Cedar is a no-no anyway because it's too aromatic for birds. Can you use aspen? It's considered to be the best bedding for birds since it doesn't contain aromatic oils, which probably also means that it's the least likely to cause allergic reactions.

If aspen is feasible, you want a brand that isn't full of dust - this benefits both the birds and the humans. Kaytee is a nice clean brand.


----------



## bjknight93 (Nov 13, 2011)

I would try the aspen.
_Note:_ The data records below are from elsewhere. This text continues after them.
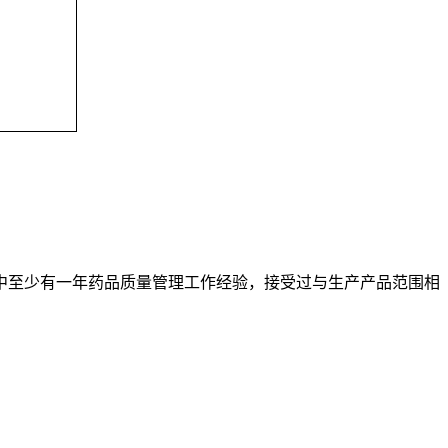
中至少有一年药品质量管理工作经验，接受过与生产产品范围相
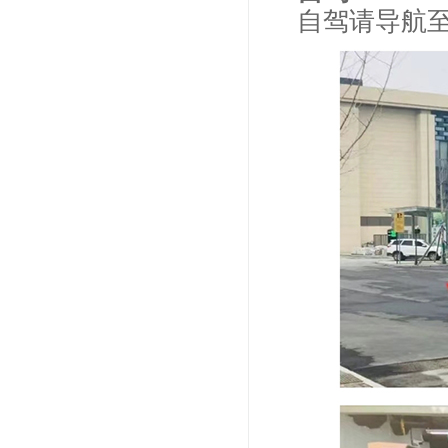
自驾请导航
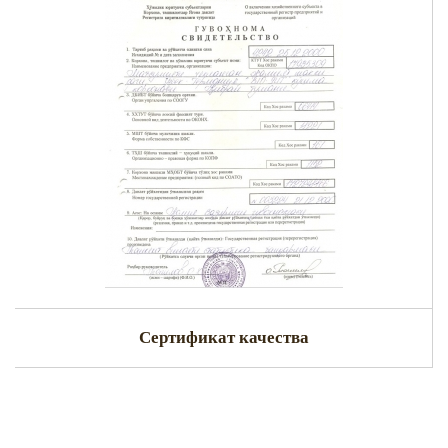
Сертификат качества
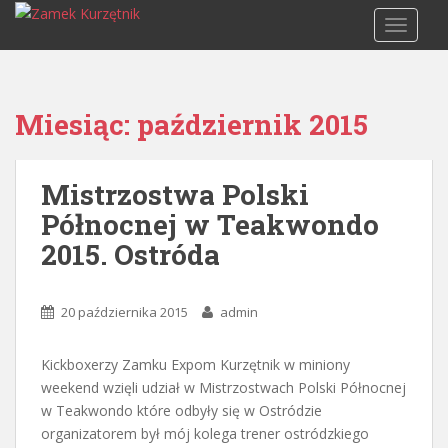
S
TOGGLE
k
i
p
t
Miesiąc:
październik 2015
o
m
a
Mistrzostwa Polski
i
Północnej w Teakwondo
n
c
2015. Ostróda
o
n
t
20 października 2015
admin
e
n
Kickboxerzy Zamku Expom Kurzętnik w miniony
t
weekend wzięli udział w Mistrzostwach Polski Północnej
w Teakwondo które odbyły się w Ostródzie
organizatorem był mój kolega trener ostródzkiego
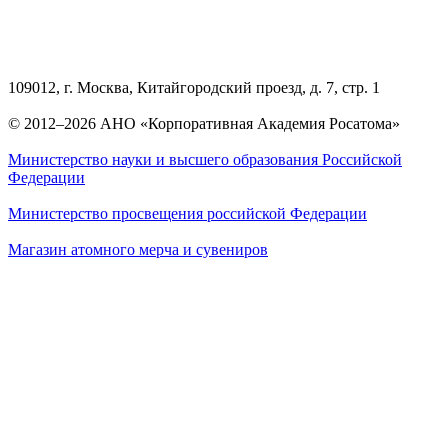
109012, г. Москва, Китайгородский проезд, д. 7, стр. 1
© 2012–2026 АНО «Корпоративная Академия Росатома»
Министерство науки и высшего образования Российской
Федерации
Министерство просвещения российской Федерации
Магазин атомного мерча и сувениров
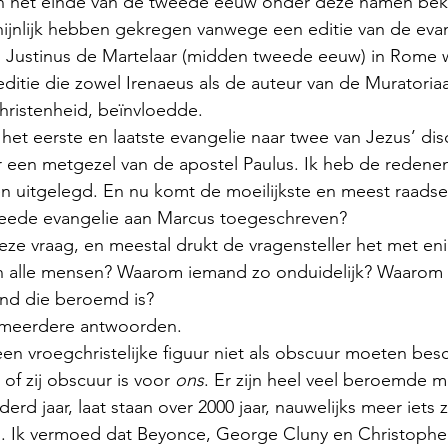
n het einde van de tweede eeuw onder deze namen bek
ijnlijk hebben gekregen vanwege een editie van de evan
an Justinus de Martelaar (midden tweede eeuw) in Rome 
itie die zowel Irenaeus als de auteur van de Muratoria
christenheid, beïnvloedde. 
et eerste en laatste evangelie naar twee van Jezus’ dis
 een metgezel van de apostel Paulus. Ik heb de redenen
 uitgelegd. En nu komt de moeilijkste en meest raadsel
eede evangelie aan Marcus toegeschreven? 
deze vraag, en meestal drukt de vragensteller het met en
n alle mensen? Waarom iemand zo onduidelijk? Waarom 
and die beroemd is? 
 meerdere antwoorden. 
een vroegchristelijke figuur niet als obscuur moeten be
of zij obscuur is voor 
ons
. Er zijn heel veel beroemde 
derd jaar, laat staan over 2000 jaar, nauwelijks meer iets 
 Ik vermoed dat Beyonce, George Cluny en Christopher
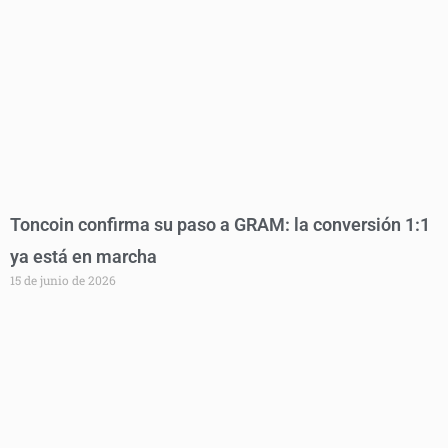
Toncoin confirma su paso a GRAM: la conversión 1:1
ya está en marcha
15 de junio de 2026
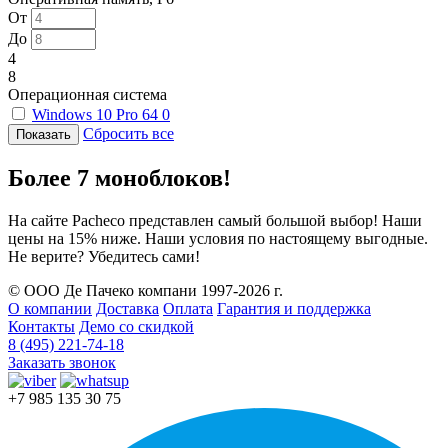
От
До
4
8
Операционная система
Windows 10 Pro 64
0
Сбросить все
Более 7 моноблоков!
На сайте Pacheco представлен самый большой выбор! Наши
цены на 15% ниже. Наши условия по настоящему выгодные.
Не верите? Убедитесь сами!
© ООО Де Пачеко компани 1997-2026 г.
О компании
Доставка
Оплата
Гарантия и поддержка
Контакты
Демо со скидкой
8 (495) 221-74-18
Заказать звонок
+7 985 135 30 75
One breeder on here uses carefresh without any issues but others have concerns about it being ingested.


----------



## srtiels (May 1, 2009)

CareFresh can contribute to DIS (dead in shell) eggs.


----------



## adellelauren (Jan 14, 2012)

Any other ideas beacuse I don't know if I want to take the chance with the aspen either.


----------



## roxy culver (May 27, 2010)

I know one person who has used Timothy hay (the hay for bunnies) as bedding, you would need to spray the inside of the nest box (the walls not the bedding) regularly to help with humidity.


----------



## tielfan (Aug 31, 2008)

If you wanted to test the aspen, you could buy a very small package but not put it in the nest until you're sure it's OK to have in the house. Your husband could try it out in whatever way seems safest and most appropriate, for example starting out with the aspen in a distant room and gradually moving it closer.


----------



## adellelauren (Jan 14, 2012)

Thanks guys. I am going to try the aspen slowly and see what happens.


----------



## green parakeet (Oct 20, 2011)

I have heard of people useing straw (the straw hay stuff they use in barns) for nest bedding. I am not sure if its realy safe but thats what some breeders were useing. can someone correct if its safe?


----------



## srtiels (May 1, 2009)

It can be used as a last resort bedding. Some of the draw backs are the sharp ends of the pieces can puncture delicate skin of small babies. Also if it gets damp it can get moldy and lead to respiratory problems. how it gets damp is the parents wetting their feathers to bring moisture to add humidity in the box for the eggs and/or young chicks.


----------



## lperry82 (Aug 2, 2010)

Since i have rabbits i have used there bedding last year without any problems
and i currently have it in the box now. 
I also have a humidity meter in the box http://www.ebay.co.uk/itm/C5668-New...ultDomain_0&hash=item2a17e6b51a#ht_2288wt_905


----------



## srtiels (May 1, 2009)

She/He will need to find a gauge that reads in Fahrenheit rather than Celsius. In the US you might be able to find them on Amazon. Do a search for: Thermometer with Hygrometer


----------



## lperry82 (Aug 2, 2010)

I have found one that does Fahrenheit and Celsius http://www.ebay.com/itm/Weather-Sta...=AU_Gadgets&hash=item2c57dd3927#ht_3785wt_907


----------